Change to data subdirectory:

cd data

/Volumes/zorg/mb312/dev_trees/scientific-python-lectures/data

Show filesystem listing for current directory:

ls

an_array.txt          organisms.txt         waveform_1.npy
elephant.png          populations.txt       waveform_2.npy
LICENCE.txt           species.txt           women_percentage.txt
moonlanding.png       test.png
MV_HFV_012.jpg*       test.wav

Change back to containing directory.

cd ..

/Volumes/zorg/mb312/dev_trees/scientific-python-lectures

Images#

Using Matplotlib:

img = plt.imread('data/elephant.png')
img.shape, img.dtype

((200, 300, 3), dtype('float32'))

# Plot and save the original figure
plt.imshow(img)
plt.savefig('plot.png')

../../_images/d4bb281dcc1c842062bde9ac50ade9b9bc703427e8165756911490ed68152649.png

# Plot and save the red channel of the image.
plt.imsave('red_elephant.png', img[:,:,0], cmap=plt.cm.gray)

This saved only one channel (of RGB):

plt.imshow(plt.imread('red_elephant.png'))

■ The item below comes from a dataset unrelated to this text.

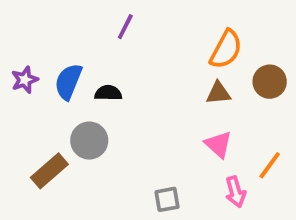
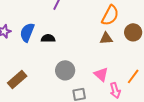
gray circle: (89, 141) -> (65, 70), moved
pink triangle: (218, 144) -> (101, 74), moved

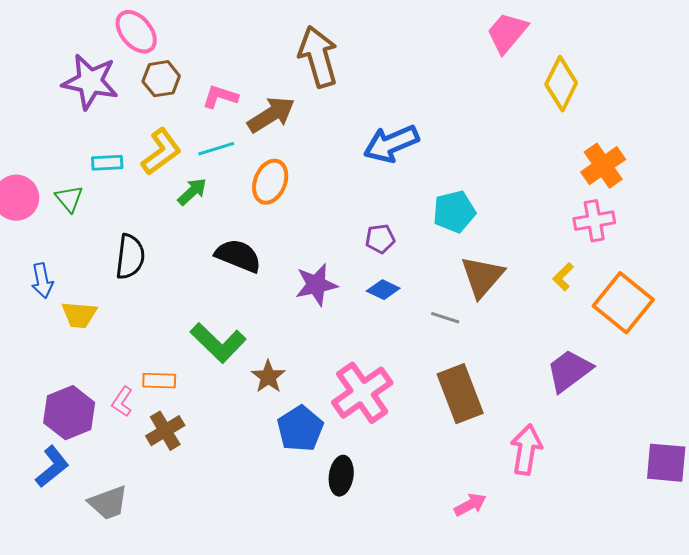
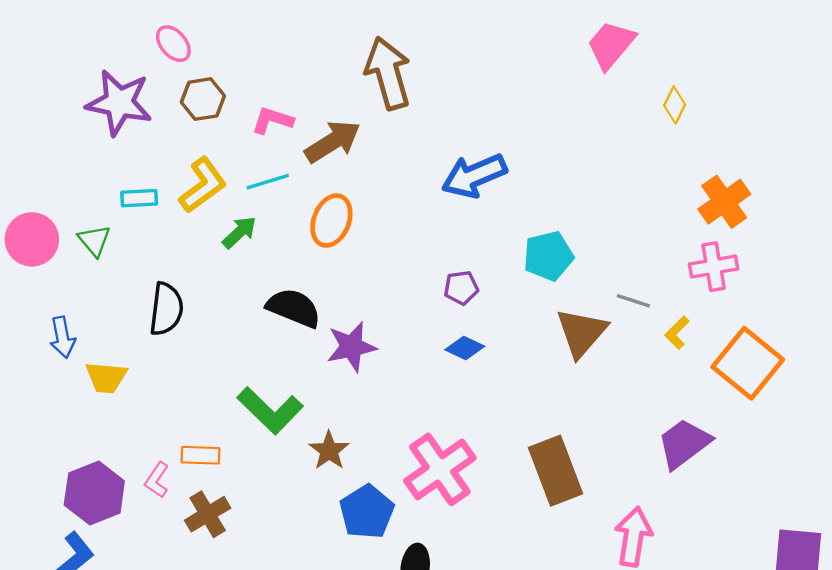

<matplotlib.image.AxesImage at 0x10cc0da60>

../../_images/9a7ea7bd2ddc2f3862b66d6f33143247c9fd193375dd2d72113094a5d3d7c63d.png

Other libraries:

import imageio.v3 as iio

# Lower resolution (every sixth pixel in each dimension).
iio.imwrite('tiny_elephant.png', (img[::6,::6] * 255).astype(np.uint8))
plt.imshow(plt.imread('tiny_elephant.png'), interpolation='nearest')

<matplotlib.image.AxesImage at 0x10cbf9820>

../../_images/74b851382146b1575d81a847692f69a520c64baf71e6351d13788fa913909840.png

NumPy’s own format#

NumPy has its own binary format, not portable but with efficient I/O:

data = np.ones((3, 3))
np.save('pop.npy', data)
data3 = np.load('pop.npy')

Well-known (& more obscure) file formats#

HDF5: h5py, PyTables
NetCDF: scipy.io.netcdf_file, netcdf4-python, …
Matlab: scipy.io.loadmat, scipy.io.savemat
MatrixMarket: scipy.io.mmread, scipy.io.mmwrite
IDL: scipy.io.readsav

… if somebody uses it, there’s probably also a Python library for it.

Exercise 21

Write code that loads data from populations.txt: and drops the last column and the first 5 rows. Save the smaller dataset to pop2.txt.

Solution to Exercise 21

data = np.loadtxt("data/populations.txt")
reduced_data = data[5:, :-1]
np.savetxt("pop2.txt", reduced_data)

NumPy internals

If you are interested in the NumPy internals, there is a good discussion in Advanced NumPy.